Work to complete: Give back one number only: how many lines in the material below contain "сфере".

Recorded data:
########################################

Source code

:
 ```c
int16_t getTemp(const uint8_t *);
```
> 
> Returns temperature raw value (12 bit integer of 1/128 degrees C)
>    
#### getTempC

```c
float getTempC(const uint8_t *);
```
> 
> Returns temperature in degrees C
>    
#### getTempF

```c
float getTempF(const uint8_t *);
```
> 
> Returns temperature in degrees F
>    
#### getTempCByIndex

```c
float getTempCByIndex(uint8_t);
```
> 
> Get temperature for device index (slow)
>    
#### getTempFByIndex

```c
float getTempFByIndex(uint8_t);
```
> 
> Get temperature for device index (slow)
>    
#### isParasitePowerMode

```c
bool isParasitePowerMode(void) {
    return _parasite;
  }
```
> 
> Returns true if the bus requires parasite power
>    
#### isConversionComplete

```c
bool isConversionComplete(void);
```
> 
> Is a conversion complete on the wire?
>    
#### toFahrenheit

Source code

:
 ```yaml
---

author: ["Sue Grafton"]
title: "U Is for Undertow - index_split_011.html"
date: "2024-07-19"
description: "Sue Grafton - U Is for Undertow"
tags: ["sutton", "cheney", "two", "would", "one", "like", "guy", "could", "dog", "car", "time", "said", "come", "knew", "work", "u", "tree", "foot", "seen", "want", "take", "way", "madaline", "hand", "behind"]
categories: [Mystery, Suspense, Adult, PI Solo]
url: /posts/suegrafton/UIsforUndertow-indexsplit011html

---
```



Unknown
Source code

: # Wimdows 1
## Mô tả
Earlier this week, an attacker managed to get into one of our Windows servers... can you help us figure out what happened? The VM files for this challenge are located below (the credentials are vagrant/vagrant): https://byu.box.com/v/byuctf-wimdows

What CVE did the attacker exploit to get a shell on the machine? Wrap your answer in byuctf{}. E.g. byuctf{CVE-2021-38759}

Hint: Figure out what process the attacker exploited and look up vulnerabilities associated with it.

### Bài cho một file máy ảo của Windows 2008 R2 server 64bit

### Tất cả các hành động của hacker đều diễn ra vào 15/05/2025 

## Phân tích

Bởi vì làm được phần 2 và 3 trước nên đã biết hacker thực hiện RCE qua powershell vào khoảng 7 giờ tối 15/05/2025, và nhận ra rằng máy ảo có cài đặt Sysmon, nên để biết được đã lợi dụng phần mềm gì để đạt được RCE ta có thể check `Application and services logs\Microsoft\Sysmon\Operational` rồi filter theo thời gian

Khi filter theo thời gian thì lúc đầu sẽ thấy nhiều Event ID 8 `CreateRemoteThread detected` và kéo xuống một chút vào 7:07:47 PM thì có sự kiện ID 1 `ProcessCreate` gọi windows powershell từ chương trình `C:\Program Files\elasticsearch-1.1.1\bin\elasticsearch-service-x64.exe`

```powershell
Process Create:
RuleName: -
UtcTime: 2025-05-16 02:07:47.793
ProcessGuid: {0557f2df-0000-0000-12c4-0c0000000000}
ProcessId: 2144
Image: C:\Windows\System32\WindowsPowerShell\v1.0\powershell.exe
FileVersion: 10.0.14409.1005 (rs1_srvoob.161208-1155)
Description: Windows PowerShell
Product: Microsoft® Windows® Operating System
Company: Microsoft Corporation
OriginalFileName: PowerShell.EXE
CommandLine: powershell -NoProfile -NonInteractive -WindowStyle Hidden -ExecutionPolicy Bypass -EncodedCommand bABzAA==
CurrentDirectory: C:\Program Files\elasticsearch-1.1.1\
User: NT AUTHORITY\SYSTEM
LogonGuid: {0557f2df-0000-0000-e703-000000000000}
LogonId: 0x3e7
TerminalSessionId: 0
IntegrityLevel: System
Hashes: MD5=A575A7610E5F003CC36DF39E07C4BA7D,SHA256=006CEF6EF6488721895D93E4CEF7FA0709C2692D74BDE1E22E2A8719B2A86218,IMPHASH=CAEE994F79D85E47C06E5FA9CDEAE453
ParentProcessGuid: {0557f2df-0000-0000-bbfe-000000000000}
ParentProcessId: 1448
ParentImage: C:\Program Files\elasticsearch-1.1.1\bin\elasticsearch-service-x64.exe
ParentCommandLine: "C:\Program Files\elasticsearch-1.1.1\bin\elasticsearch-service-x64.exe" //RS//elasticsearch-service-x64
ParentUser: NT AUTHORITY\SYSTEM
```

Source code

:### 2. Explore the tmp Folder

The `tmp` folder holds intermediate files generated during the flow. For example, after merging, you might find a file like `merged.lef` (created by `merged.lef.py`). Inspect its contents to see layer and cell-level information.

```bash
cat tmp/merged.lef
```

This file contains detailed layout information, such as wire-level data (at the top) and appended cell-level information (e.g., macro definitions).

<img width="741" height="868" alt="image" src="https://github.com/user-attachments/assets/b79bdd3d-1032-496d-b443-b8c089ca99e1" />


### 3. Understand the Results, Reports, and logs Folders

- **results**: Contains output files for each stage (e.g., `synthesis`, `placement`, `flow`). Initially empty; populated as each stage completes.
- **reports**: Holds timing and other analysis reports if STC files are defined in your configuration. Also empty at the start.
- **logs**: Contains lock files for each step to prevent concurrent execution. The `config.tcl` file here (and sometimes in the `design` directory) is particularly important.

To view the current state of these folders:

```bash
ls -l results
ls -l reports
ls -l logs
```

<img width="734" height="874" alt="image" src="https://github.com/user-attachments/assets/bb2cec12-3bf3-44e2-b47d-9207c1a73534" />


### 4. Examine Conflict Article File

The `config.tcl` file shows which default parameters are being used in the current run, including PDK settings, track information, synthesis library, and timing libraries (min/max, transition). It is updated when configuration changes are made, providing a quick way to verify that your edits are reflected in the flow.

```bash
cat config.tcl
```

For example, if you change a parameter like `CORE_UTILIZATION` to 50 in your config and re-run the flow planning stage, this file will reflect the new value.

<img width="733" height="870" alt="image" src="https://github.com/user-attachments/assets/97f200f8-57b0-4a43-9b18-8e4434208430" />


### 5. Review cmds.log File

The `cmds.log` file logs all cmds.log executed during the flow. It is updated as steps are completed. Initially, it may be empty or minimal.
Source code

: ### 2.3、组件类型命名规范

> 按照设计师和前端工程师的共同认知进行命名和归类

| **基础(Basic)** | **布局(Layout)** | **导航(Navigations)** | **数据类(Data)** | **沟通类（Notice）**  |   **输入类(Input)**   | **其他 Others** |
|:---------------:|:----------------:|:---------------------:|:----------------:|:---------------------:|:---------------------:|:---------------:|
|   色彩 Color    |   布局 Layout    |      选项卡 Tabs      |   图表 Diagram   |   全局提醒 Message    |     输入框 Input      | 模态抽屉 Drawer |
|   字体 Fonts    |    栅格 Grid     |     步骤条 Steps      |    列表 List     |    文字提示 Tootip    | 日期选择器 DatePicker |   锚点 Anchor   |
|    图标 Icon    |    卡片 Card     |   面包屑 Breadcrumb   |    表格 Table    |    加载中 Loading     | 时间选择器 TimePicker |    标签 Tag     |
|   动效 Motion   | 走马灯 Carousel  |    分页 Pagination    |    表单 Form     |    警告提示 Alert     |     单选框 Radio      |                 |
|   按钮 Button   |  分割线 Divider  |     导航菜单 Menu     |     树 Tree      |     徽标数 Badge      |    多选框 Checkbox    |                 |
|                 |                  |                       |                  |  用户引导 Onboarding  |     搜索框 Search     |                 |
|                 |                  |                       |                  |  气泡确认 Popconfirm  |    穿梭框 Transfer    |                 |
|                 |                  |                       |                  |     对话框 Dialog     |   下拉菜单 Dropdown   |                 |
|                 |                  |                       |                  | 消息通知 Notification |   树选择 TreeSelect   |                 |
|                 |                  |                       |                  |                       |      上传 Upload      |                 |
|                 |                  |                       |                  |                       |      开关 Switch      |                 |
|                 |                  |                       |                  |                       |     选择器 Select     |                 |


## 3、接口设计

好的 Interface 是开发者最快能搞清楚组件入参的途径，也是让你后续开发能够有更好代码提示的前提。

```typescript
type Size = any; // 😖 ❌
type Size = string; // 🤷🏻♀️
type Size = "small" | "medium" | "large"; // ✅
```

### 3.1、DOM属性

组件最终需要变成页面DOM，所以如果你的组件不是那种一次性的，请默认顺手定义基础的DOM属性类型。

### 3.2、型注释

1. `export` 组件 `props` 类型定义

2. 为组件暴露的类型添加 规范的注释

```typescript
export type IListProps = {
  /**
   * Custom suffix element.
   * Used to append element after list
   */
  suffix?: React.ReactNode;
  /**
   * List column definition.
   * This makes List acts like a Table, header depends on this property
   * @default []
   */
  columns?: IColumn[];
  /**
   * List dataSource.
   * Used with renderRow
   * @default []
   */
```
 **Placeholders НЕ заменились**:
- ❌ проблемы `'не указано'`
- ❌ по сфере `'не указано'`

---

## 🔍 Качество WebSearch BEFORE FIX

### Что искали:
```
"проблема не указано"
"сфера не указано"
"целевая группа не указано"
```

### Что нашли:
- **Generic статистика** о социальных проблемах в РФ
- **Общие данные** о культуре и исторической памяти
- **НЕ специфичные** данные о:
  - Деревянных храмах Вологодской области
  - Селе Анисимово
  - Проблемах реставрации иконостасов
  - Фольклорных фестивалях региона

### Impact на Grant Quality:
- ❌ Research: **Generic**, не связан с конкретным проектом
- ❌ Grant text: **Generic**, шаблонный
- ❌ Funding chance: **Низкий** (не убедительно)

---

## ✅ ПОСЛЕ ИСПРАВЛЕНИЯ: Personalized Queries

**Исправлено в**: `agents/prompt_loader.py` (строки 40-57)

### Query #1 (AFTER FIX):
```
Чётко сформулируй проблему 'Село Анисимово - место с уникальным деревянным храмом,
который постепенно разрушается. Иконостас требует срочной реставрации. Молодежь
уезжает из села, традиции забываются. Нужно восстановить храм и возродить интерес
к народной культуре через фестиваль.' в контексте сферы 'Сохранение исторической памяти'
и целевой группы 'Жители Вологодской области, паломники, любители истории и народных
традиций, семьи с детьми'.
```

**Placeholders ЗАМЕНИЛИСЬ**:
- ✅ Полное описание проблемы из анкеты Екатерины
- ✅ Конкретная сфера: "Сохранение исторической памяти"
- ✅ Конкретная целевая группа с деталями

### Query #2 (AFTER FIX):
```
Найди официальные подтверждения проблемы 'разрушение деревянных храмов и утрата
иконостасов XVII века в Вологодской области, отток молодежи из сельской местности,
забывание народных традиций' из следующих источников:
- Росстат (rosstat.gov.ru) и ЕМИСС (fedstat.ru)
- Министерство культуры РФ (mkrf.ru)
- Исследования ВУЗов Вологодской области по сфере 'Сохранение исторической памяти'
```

########################################

Answer to the exercise: 2